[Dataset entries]
++++++++
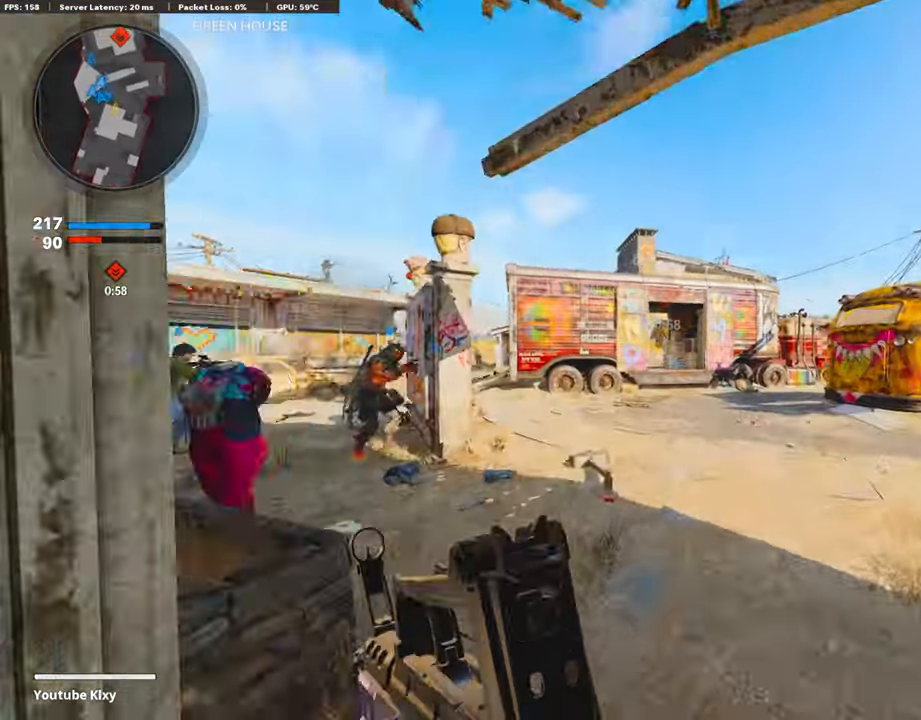
{"buttons": [], "left_stick": "up", "right_stick": "center", "events": []}
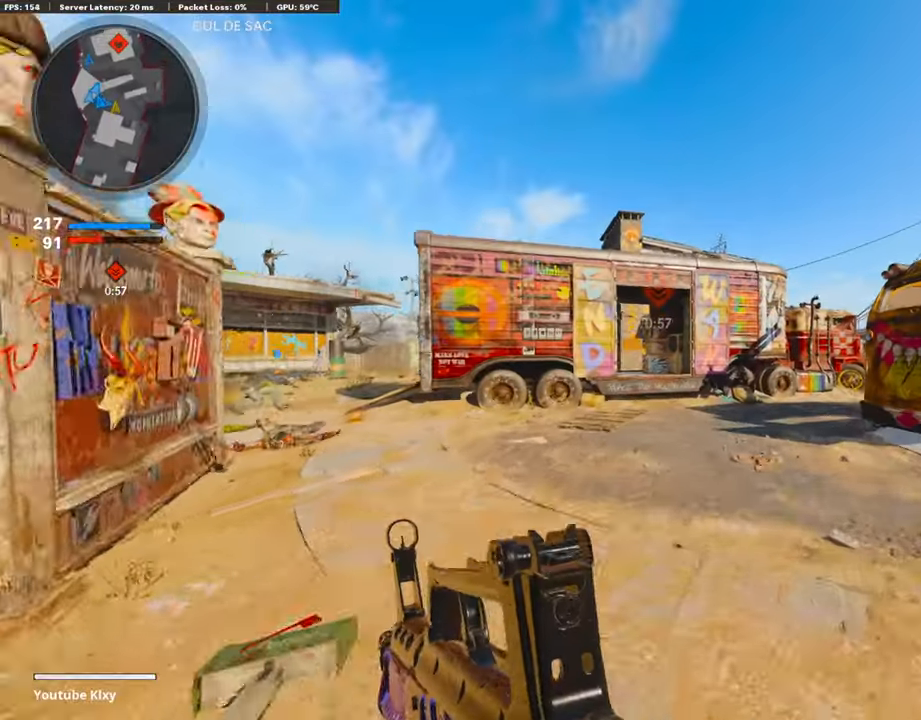
{"buttons": [], "left_stick": "up", "right_stick": "center", "events": []}
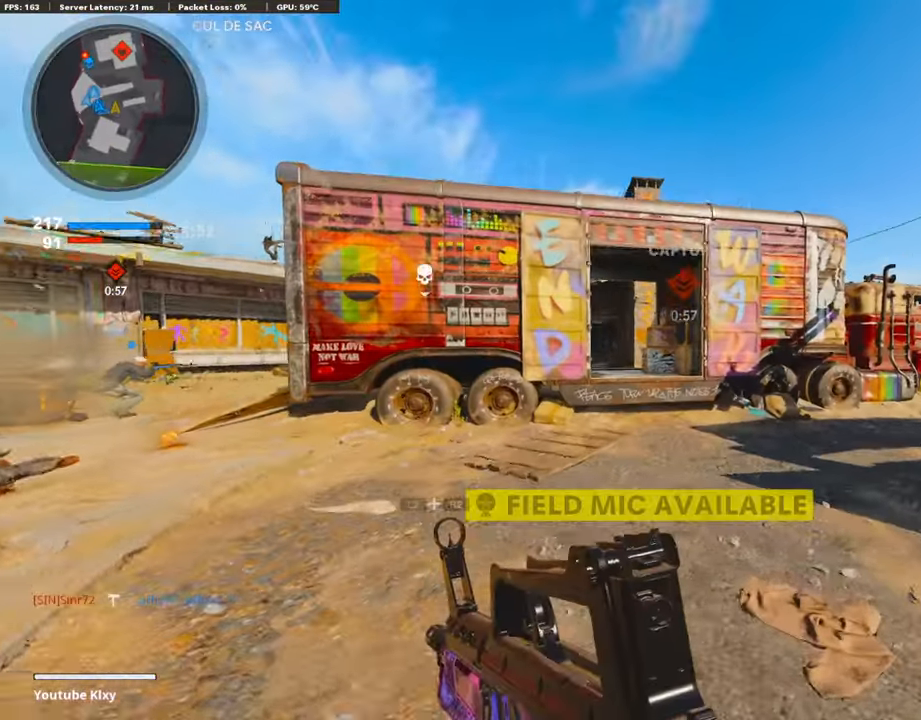
{"buttons": ["R2"], "left_stick": "up", "right_stick": "center", "events": [[269, "R2", "down"]]}
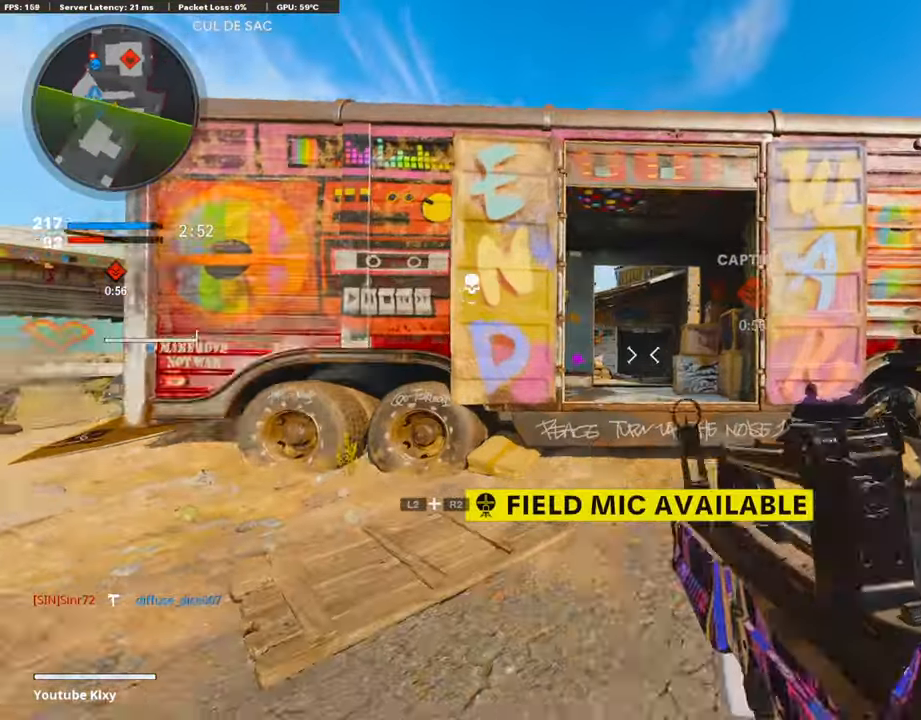
{"buttons": [], "left_stick": "up", "right_stick": "center", "events": [[135, "R2", "up"]]}
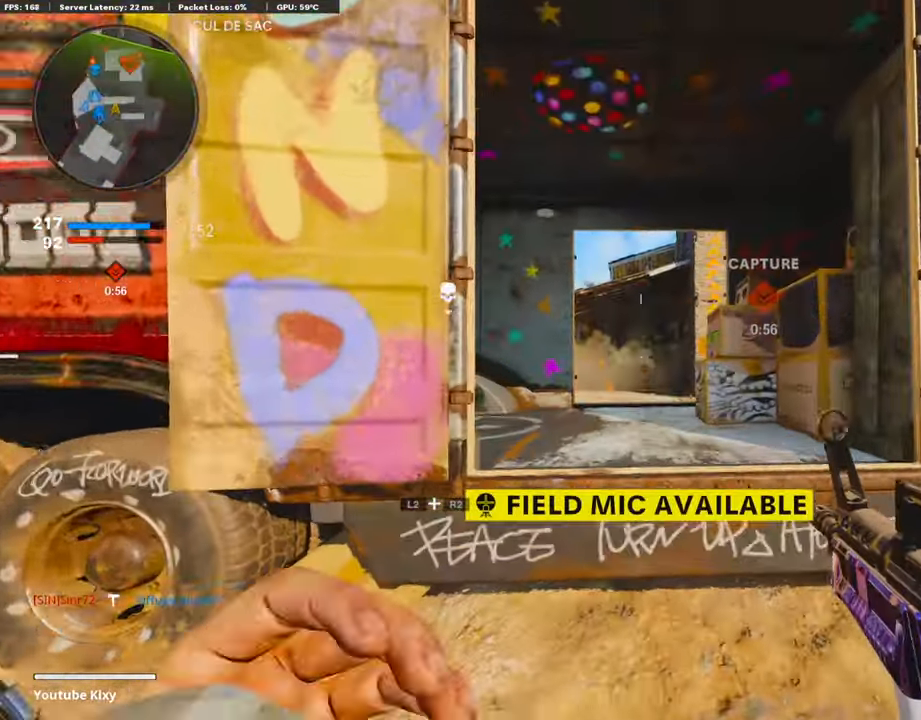
{"buttons": [], "left_stick": "up-right", "right_stick": "center", "events": [[168, "left_stick", "right"], [286, "right_stick", "right"], [437, "left_stick", "up-right"], [471, "right_stick", "center"]]}
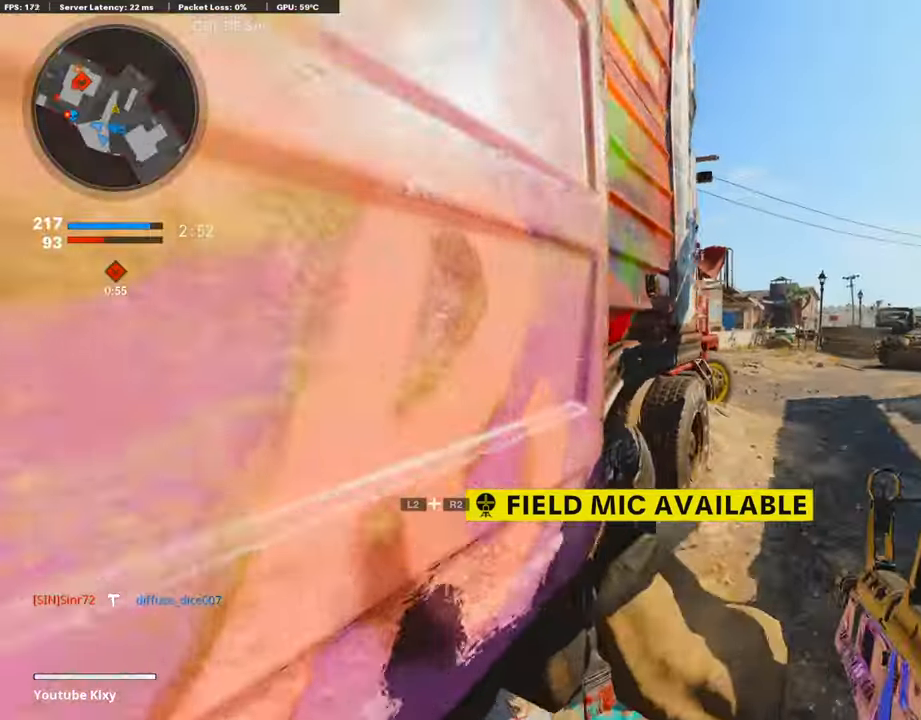
{"buttons": [], "left_stick": "up-right", "right_stick": "center", "events": [[84, "L3", "down"], [219, "L3", "up"]]}
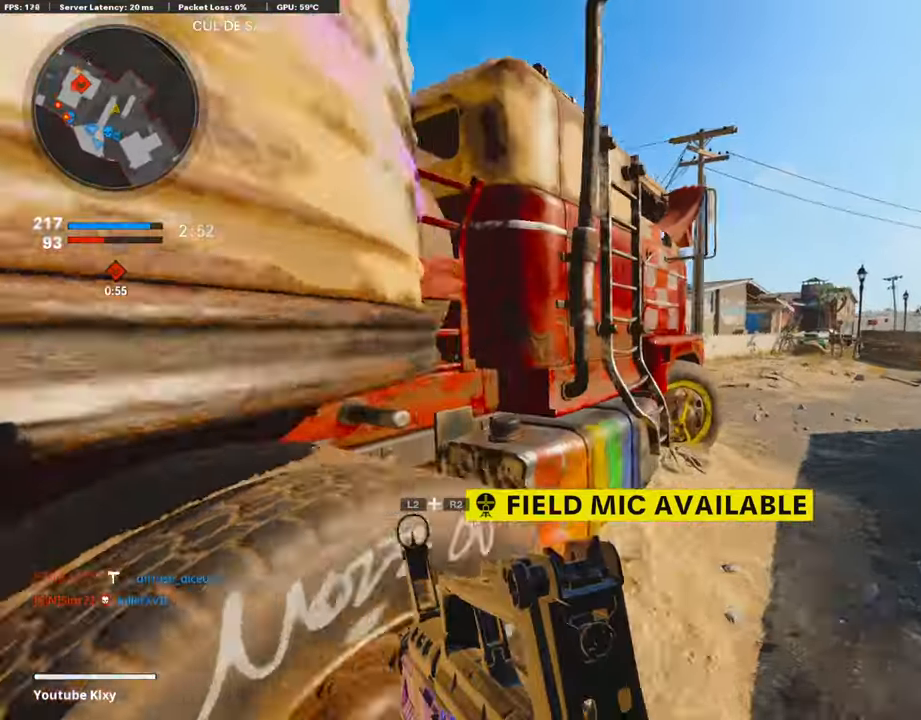
{"buttons": ["L3"], "left_stick": "up-right", "right_stick": "left", "events": [[84, "R3", "down"], [236, "R3", "up"], [236, "right_stick", "left"], [337, "R3", "down"], [421, "L3", "down"], [421, "R3", "up"]]}
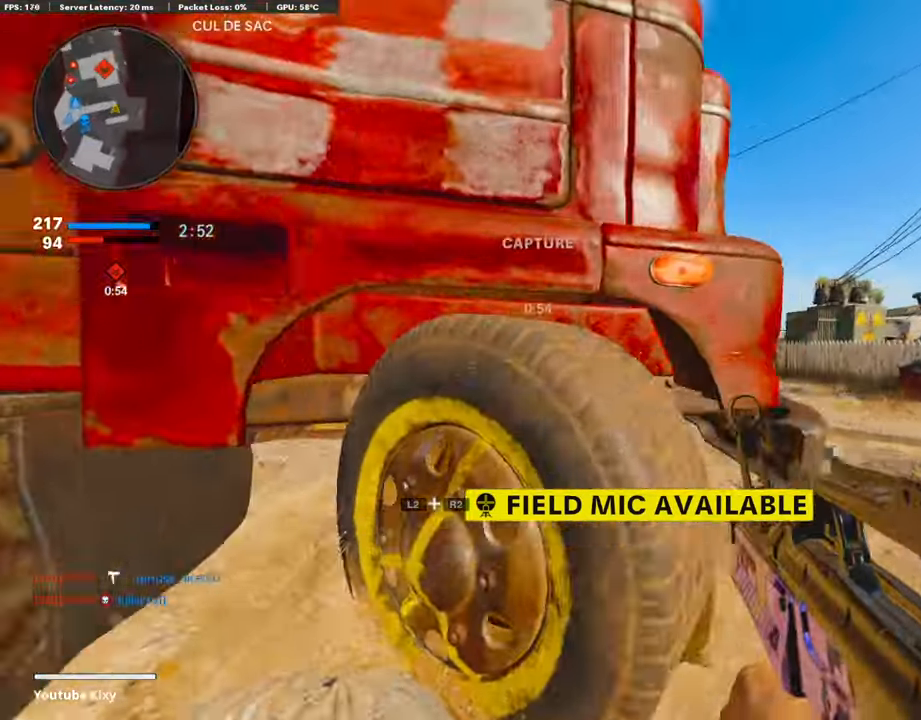
{"buttons": ["L1"], "left_stick": "left", "right_stick": "center", "events": [[17, "L3", "up"], [34, "right_stick", "center"], [51, "L1", "down"], [186, "left_stick", "right"], [304, "right_stick", "down-left"], [405, "left_stick", "left"], [405, "right_stick", "center"]]}
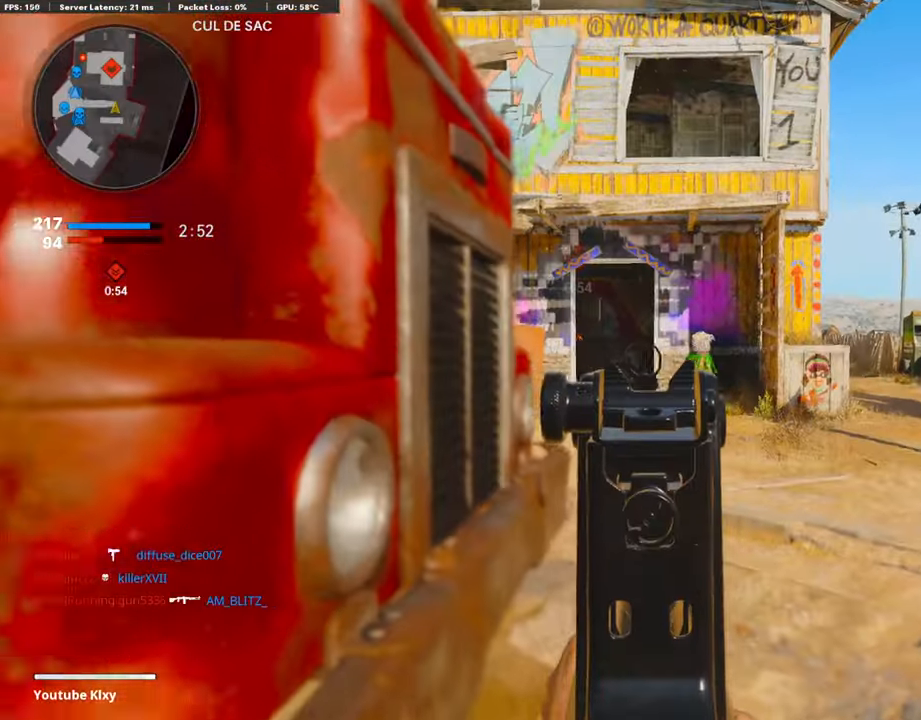
{"buttons": ["L1"], "left_stick": "right", "right_stick": "center", "events": [[33, "right_stick", "left"], [252, "left_stick", "right"], [387, "right_stick", "center"]]}
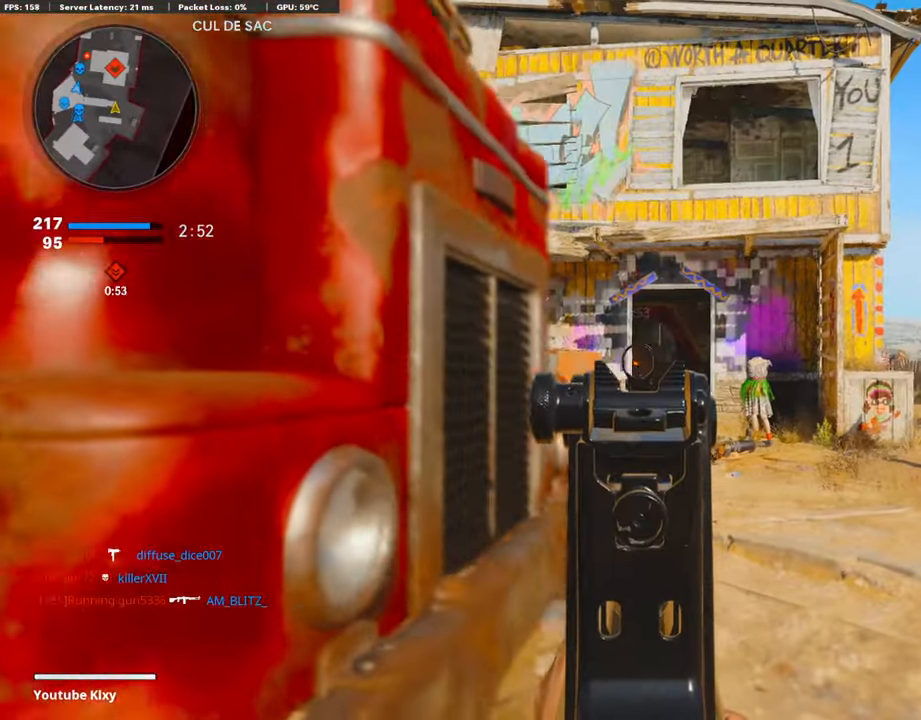
{"buttons": ["L1"], "left_stick": "right", "right_stick": "center", "events": [[185, "right_stick", "left"], [438, "right_stick", "center"]]}
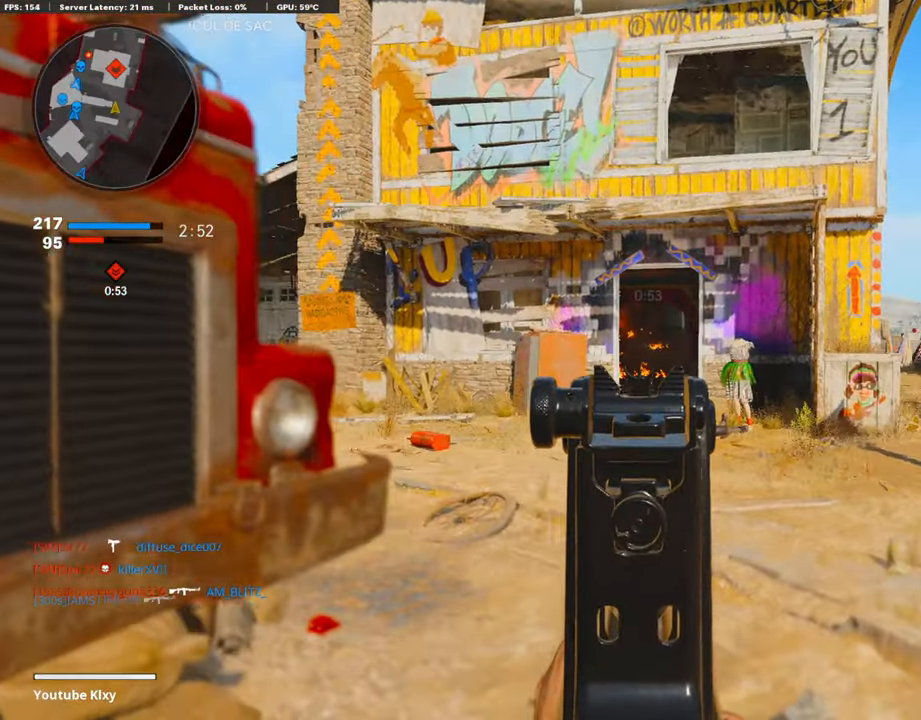
{"buttons": ["L1"], "left_stick": "up-right", "right_stick": "center", "events": [[304, "left_stick", "up-right"]]}
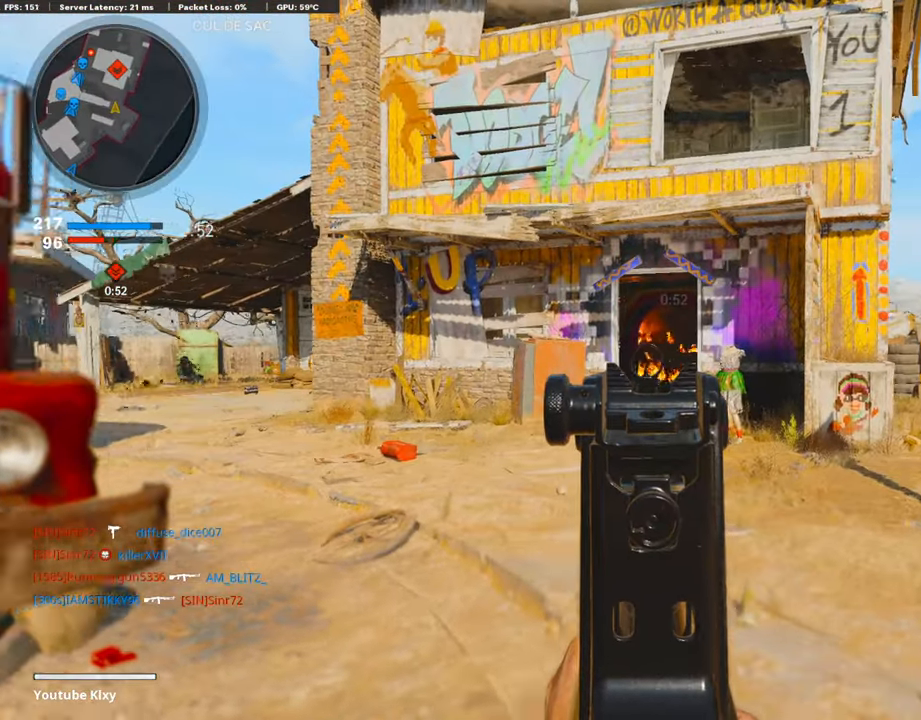
{"buttons": [], "left_stick": "up-right", "right_stick": "center", "events": [[84, "right_stick", "left"], [252, "L1", "up"], [320, "right_stick", "center"]]}
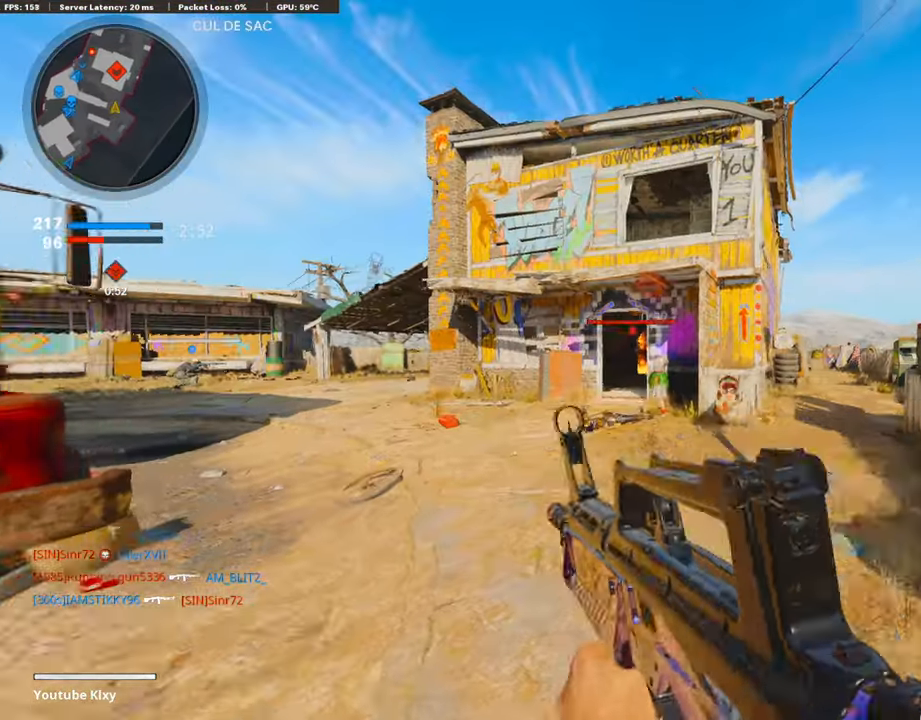
{"buttons": ["R3"], "left_stick": "up-right", "right_stick": "center", "events": [[34, "L3", "down"], [34, "TRIANGLE", "down"], [101, "TRIANGLE", "up"], [287, "L3", "up"], [404, "R3", "down"]]}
++++++++
→ **Exercise goal**:
The data shown above must be printed again exactly, with no images included.

→ **Answer box**:
{"buttons": [], "left_stick": "up", "right_stick": "center", "events": []}
{"buttons": [], "left_stick": "up", "right_stick": "center", "events": []}
{"buttons": ["R2"], "left_stick": "up", "right_stick": "center", "events": [[269, "R2", "down"]]}
{"buttons": [], "left_stick": "up", "right_stick": "center", "events": [[135, "R2", "up"]]}
{"buttons": [], "left_stick": "up-right", "right_stick": "center", "events": [[168, "left_stick", "right"], [286, "right_stick", "right"], [437, "left_stick", "up-right"], [471, "right_stick", "center"]]}
{"buttons": [], "left_stick": "up-right", "right_stick": "center", "events": [[84, "L3", "down"], [219, "L3", "up"]]}
{"buttons": ["L3"], "left_stick": "up-right", "right_stick": "left", "events": [[84, "R3", "down"], [236, "R3", "up"], [236, "right_stick", "left"], [337, "R3", "down"], [421, "L3", "down"], [421, "R3", "up"]]}
{"buttons": ["L1"], "left_stick": "left", "right_stick": "center", "events": [[17, "L3", "up"], [34, "right_stick", "center"], [51, "L1", "down"], [186, "left_stick", "right"], [304, "right_stick", "down-left"], [405, "left_stick", "left"], [405, "right_stick", "center"]]}
{"buttons": ["L1"], "left_stick": "right", "right_stick": "center", "events": [[33, "right_stick", "left"], [252, "left_stick", "right"], [387, "right_stick", "center"]]}
{"buttons": ["L1"], "left_stick": "right", "right_stick": "center", "events": [[185, "right_stick", "left"], [438, "right_stick", "center"]]}
{"buttons": ["L1"], "left_stick": "up-right", "right_stick": "center", "events": [[304, "left_stick", "up-right"]]}
{"buttons": [], "left_stick": "up-right", "right_stick": "center", "events": [[84, "right_stick", "left"], [252, "L1", "up"], [320, "right_stick", "center"]]}
{"buttons": ["R3"], "left_stick": "up-right", "right_stick": "center", "events": [[34, "L3", "down"], [34, "TRIANGLE", "down"], [101, "TRIANGLE", "up"], [287, "L3", "up"], [404, "R3", "down"]]}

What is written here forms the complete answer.